[TASK DATA Boundary: Start]
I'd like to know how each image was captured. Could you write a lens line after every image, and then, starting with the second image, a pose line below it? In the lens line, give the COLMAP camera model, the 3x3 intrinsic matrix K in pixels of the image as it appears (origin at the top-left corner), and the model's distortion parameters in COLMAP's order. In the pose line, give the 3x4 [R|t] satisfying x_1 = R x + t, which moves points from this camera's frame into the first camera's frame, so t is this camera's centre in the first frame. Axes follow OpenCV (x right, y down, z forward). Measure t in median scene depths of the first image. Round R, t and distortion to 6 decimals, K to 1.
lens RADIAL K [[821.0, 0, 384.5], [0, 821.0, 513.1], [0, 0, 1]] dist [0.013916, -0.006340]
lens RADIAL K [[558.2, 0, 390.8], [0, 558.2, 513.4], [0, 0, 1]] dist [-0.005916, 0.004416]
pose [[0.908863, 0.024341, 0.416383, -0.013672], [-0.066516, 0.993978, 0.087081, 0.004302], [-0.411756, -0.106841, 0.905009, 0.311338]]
[TASK DATA Boundary: End]
[TASK DATA Boundary: Start]
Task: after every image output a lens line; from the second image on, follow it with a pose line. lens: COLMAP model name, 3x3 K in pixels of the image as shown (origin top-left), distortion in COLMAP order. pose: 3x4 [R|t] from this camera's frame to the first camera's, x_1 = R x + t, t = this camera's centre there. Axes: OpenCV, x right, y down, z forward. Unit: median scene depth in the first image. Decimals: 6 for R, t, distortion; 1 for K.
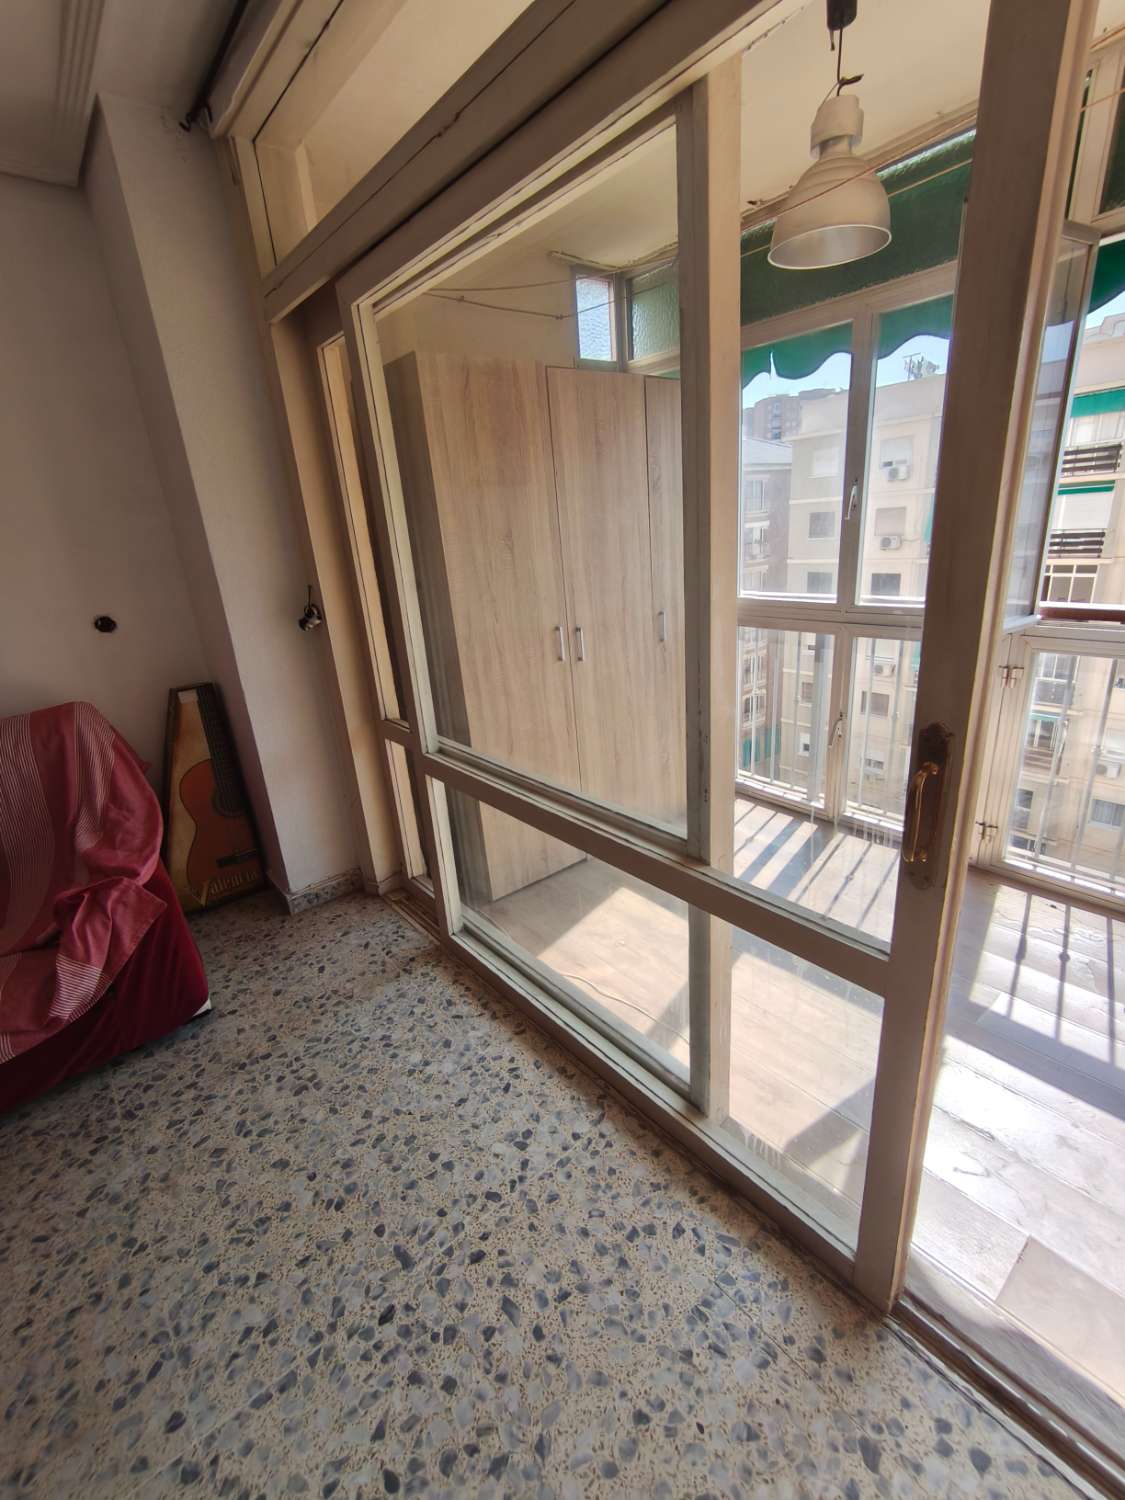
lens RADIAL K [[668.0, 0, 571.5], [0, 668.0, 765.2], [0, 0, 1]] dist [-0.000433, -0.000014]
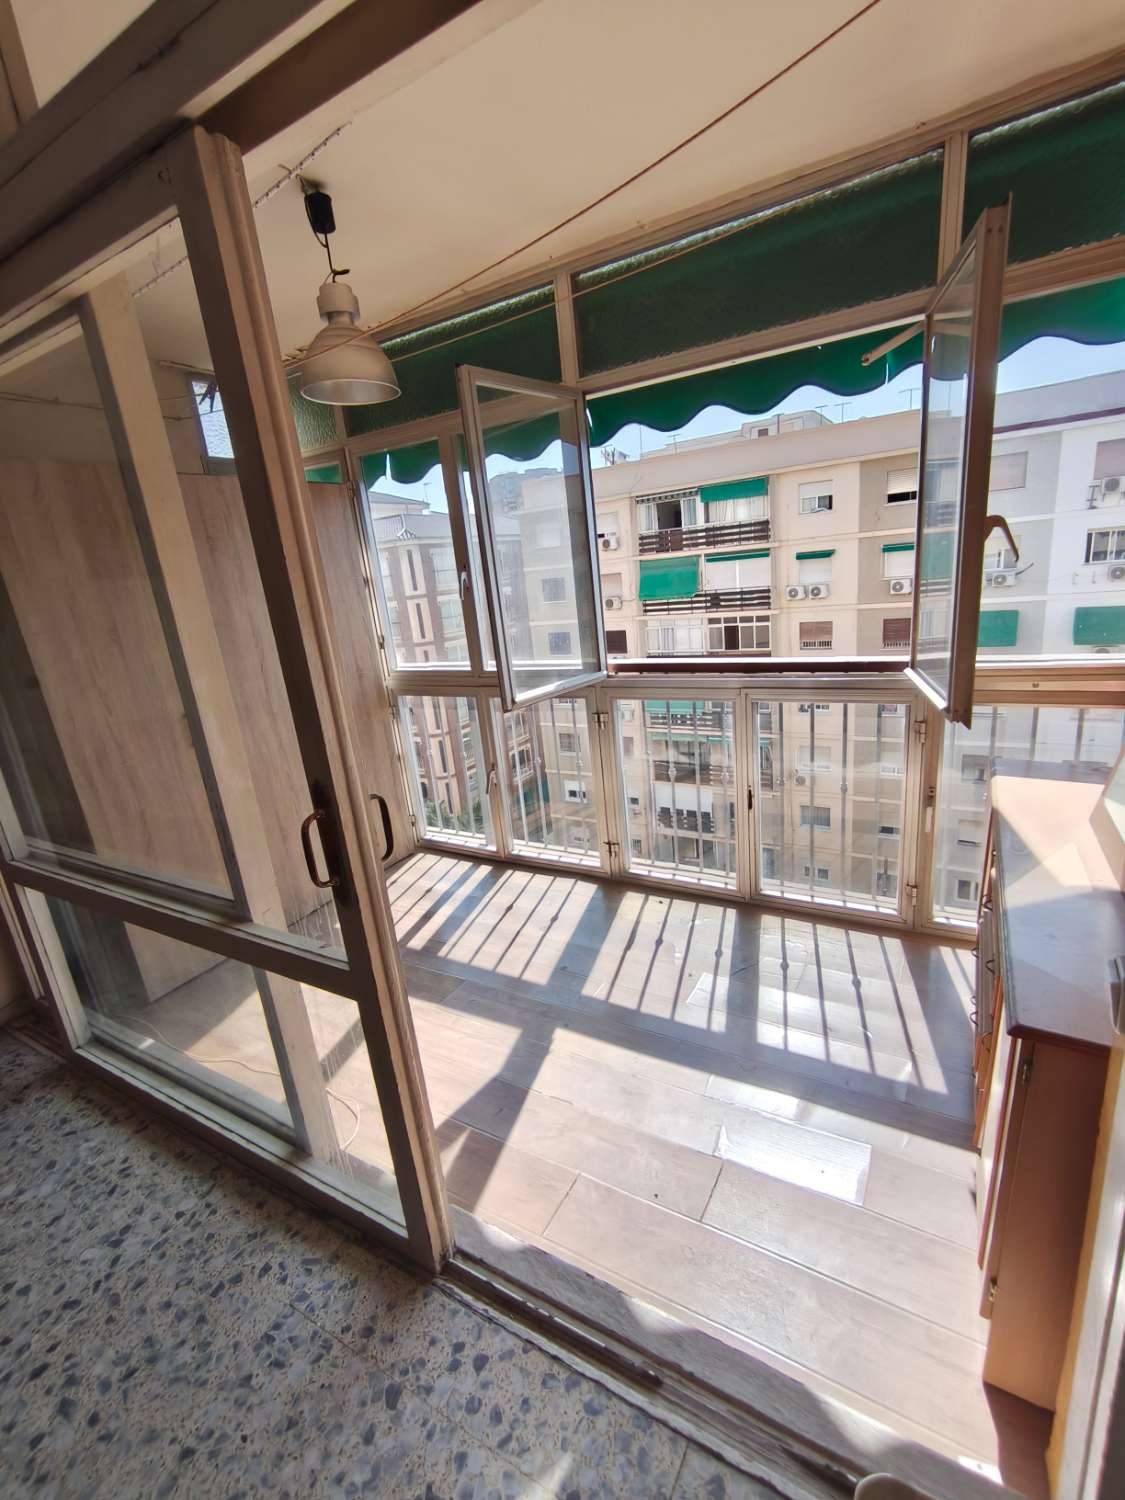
[TASK DATA Boundary: End]
[TASK DATA Boundary: Start]
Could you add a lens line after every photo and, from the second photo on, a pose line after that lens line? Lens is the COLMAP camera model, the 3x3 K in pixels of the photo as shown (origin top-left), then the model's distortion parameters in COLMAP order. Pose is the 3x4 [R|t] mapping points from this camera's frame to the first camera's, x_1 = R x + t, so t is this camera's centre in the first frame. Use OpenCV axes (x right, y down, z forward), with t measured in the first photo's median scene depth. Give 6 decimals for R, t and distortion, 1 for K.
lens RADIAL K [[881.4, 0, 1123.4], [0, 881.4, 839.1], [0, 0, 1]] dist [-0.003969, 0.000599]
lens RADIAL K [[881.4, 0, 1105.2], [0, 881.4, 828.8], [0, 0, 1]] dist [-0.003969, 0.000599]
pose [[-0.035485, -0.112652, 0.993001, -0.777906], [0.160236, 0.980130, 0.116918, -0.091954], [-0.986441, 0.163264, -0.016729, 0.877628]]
[TASK DATA Boundary: End]
WHAT THIS TASK INVOLVES >> Rewrite the lines as a numbered list, leaving out any blank lines, starting with the line that contains "I'd like to" and continuing through the line that contains "-0.106841, 0.905009, 0.311338]]".

WRITTEN RESPONSE >>
1. I'd like to know how each image was captured. Could you write a lens line after every image, and then, starting with the second image, a pose line below it? In the lens line, give the COLMAP camera model, the 3x3 intrinsic matrix K in pixels of the image as it appears (origin at the top-left corner), and the model's distortion parameters in COLMAP's order. In the pose line, give the 3x4 [R|t] satisfying x_1 = R x + t, which moves points from this camera's frame into the first camera's frame, so t is this camera's centre in the first frame. Axes follow OpenCV (x right, y down, z forward). Measure t in median scene depths of the first image. Round R, t and distortion to 6 decimals, K to 1.
2. lens RADIAL K [[821.0, 0, 384.5], [0, 821.0, 513.1], [0, 0, 1]] dist [0.013916, -0.006340]
3. lens RADIAL K [[558.2, 0, 390.8], [0, 558.2, 513.4], [0, 0, 1]] dist [-0.005916, 0.004416]
4. pose [[0.908863, 0.024341, 0.416383, -0.013672], [-0.066516, 0.993978, 0.087081, 0.004302], [-0.411756, -0.106841, 0.905009, 0.311338]]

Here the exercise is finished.